Щавель прошёлся вдоль строя. Заглянул в глаза каждому. Вышел на середину.

— Скрывать не буду, вернутся не все, — объявил он. — Мне нужно двадцать человек. Хочу, чтобы пошли по своей воле. Кто со мной, шаг вперёд.

Дружно, едва ли не в ногу, шагнула первая шеренга, за ней вторая.

* * *

Мкад преодолели ночью. Под прикрытием темноты Щавель с Жёлудем выдвинулись на рубеж прицельной стрельбы, оставив отряд вне видимости поста, в две стрелы сняли часовых, просигналили. Жёлудь первым взобрался на стену, добрал добычу, слизал с клинка кровь, примотал к колу и сбросил верёвку с узлами. Двадцать ратников просочились в Москву как вода в трещину.

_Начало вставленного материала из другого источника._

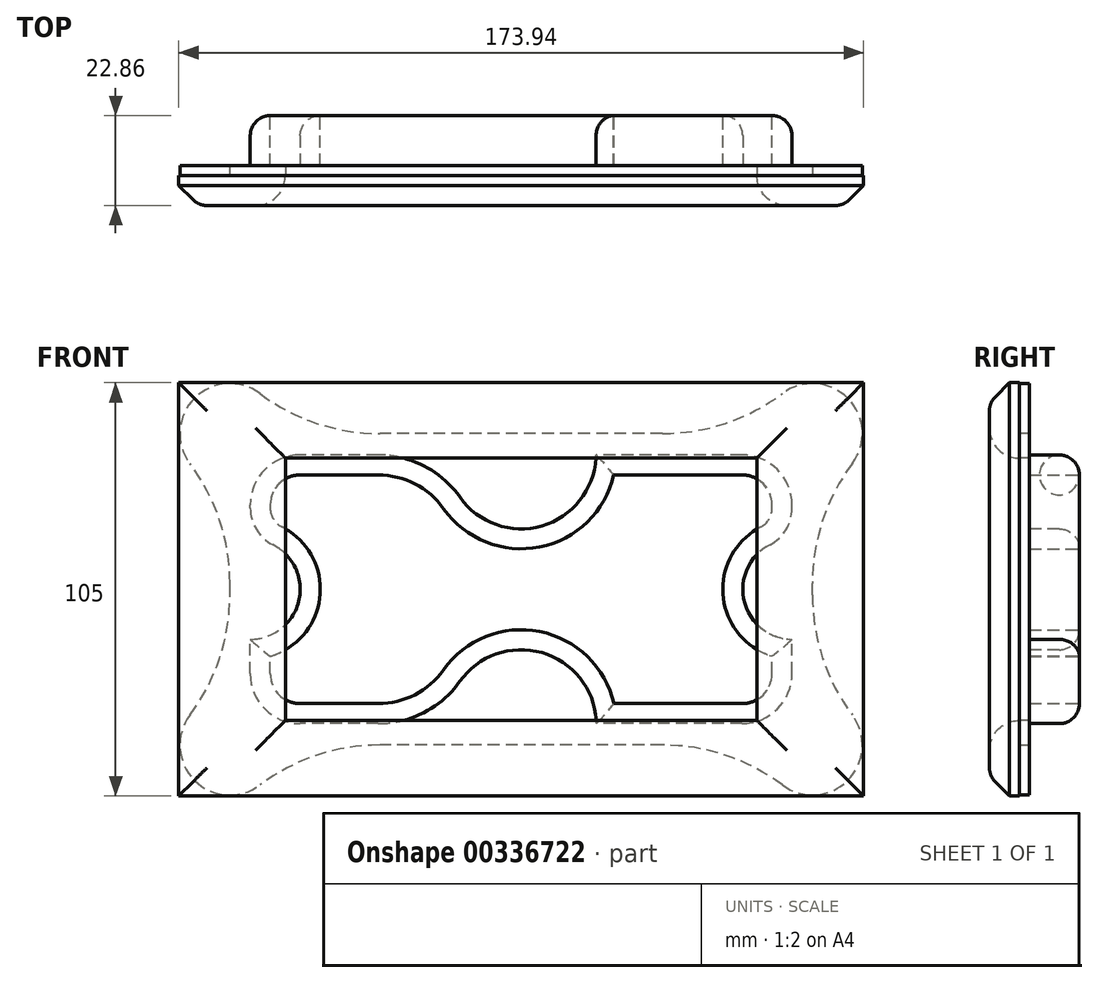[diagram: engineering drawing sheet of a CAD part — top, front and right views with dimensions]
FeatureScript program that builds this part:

Их никто не услышал. Стража была предназначена для отпугивания быдла, чтобы оно не проникло в Москву беспошлинно. Для того и была воздвигнута китайскими гастарбайтерами в незапамятные времена Великая стена Мкада. За стеной простирались выпасные луга, деревенька при телячьей ферме спала глубоким сном. Диверсионный отряд двинулся быстрым шагом по Коровинскому шоссе, торопясь затемно добраться до лаза в клоаку. Тибурон утверждал, что отсюда до него семнадцать вёрст. Можно было пройти за три часа. Отрабатывая свободу, колдун старался на совесть и грамотно спланировал операцию.

— Ты обещал дать мне волю, — напомнил он Щавелю. — Я исполнил свою часть договора.

— Я не верю в предварительные договорённости, я верю в окончательный результат, — сказал Щавель. — Вернёмся, освобожу, — он повернулся к Лузге, стоящему подле: — А не вернёмся или вернутся без меня и без результата, перережь ему горло.

— Добро! — оскалился Лузга.

— Ты ничего не хочешь нам сказать, добавить что-нибудь, дополнить карту? — спросил Щавель. — Может, детали какие-нибудь забыл?

— Я не враг себе. Добавить нечего, — сверкнул глазами колдун.

Тибурон не соврал. Бескудниковский район славился на Москве пустынностью. Отряд шёл уже час, а по обочинам тянулись поля, да покосы. Только за речкой Лихоборкой начались убогие выселки. Редкие окошки тускло светились огоньком лучины. Что творили убогие селяне во внеурочный час, колдовали, маялись ли тоской или грызла, жгла и мучила их горечь неминучая за бесцельно прожитые годы? В любом случае, ложиться с курами и вставать с петухами, чтобы и завтра служить ударным трудом Ордену Ленина, там не торопились, а, может быть, не хотели никогда.

Ночь была тёплой и сырой. Едва начавшая убывать луна просвечивала через облачную кисею. Щавель хотел, чтобы они вовсе затянули небо и пролились дождём. Чтобы ни одна собака носа не высунула, когда отряд будет шастать по улицам.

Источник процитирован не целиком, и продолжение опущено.